A SummarizedExperiment object constructed by as_summarized_experiment and processed by data_process.

char

Character list. Lipid characteristics selected from the ml_char list returned by list_lipid_char. Select 'none' to exclude all lipid characteristics.

transform

Character. Method for data transformation. Allowed methods include "none", "log10", "square", "cube". Select 'none' to skip data transformation. Default is 'log10'.

ranking_method

Character. The ranking method to be computed. Allowed methods include 'p_value', 'pvalue_FC', 'ROC', 'Random_forest', 'SVM', 'Lasso', 'Ridge', 'ElasticNet'. Default is 'Random_forest'.

ml_method

Character. The machine learning method to be computed. Allowed methods include 'Random_forest', 'SVM', 'Lasso', 'Ridge', 'ElasticNet', 'xgboost'. Default is 'Random_forest'.

split_prop

Numeric.
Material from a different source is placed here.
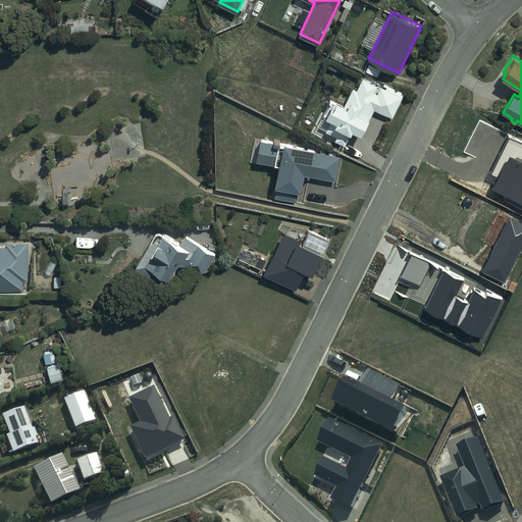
[(330,100),(322,116),(327,118),(325,121),(330,123),(325,133),(336,138),(334,142),(344,147),(347,141),(352,144),(356,136),(361,138),(369,122),(368,122),(374,110),(392,118),(403,95),(386,87),(387,86),(365,74),(356,91),(352,89),(344,106),(330,100)]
The proportion of data to be retained for modeling/analysis. The range is 0.1 to 0.5. Default is 0.3.

nfold

Numeric. The number of fold that the original dataset is randomly partitioned into equal-sized subsamples. Must be a positive interger. Default is 10.

alpha

Numeric. The alpha value between 0 and 1 when choosing "ElasticNet" as ml_method. 0 is for Ridge and 1 is for Lasso. If "ElasticNet" is not selected as the ml_method, set the value to NULL.

Value

Return a SummarizedExperiment object containing analysis results.

Examples

data("ml_sub")
processed_se <- data_process(
    ml_sub, exclude_missing=TRUE, exclude_missing_pct=70,
    replace_na_method='min', replace_na_method_ref=0.5,
    normalization='Percentage')
char_list <- list_lipid_char(processed_se)
ml_se <- ml_model(
    processed_se, char=c("class","Total.DB"), transform='log10',
    ranking_method='Random_forest', ml_method='Random_forest', split_prop=0.3,
    nfold=5, alpha=NULL)
#> Processing CV fold 1
#> Processing CV fold 2
#> Processing CV fold 3
#> Processing CV fold 4
#> Processing CV fold 5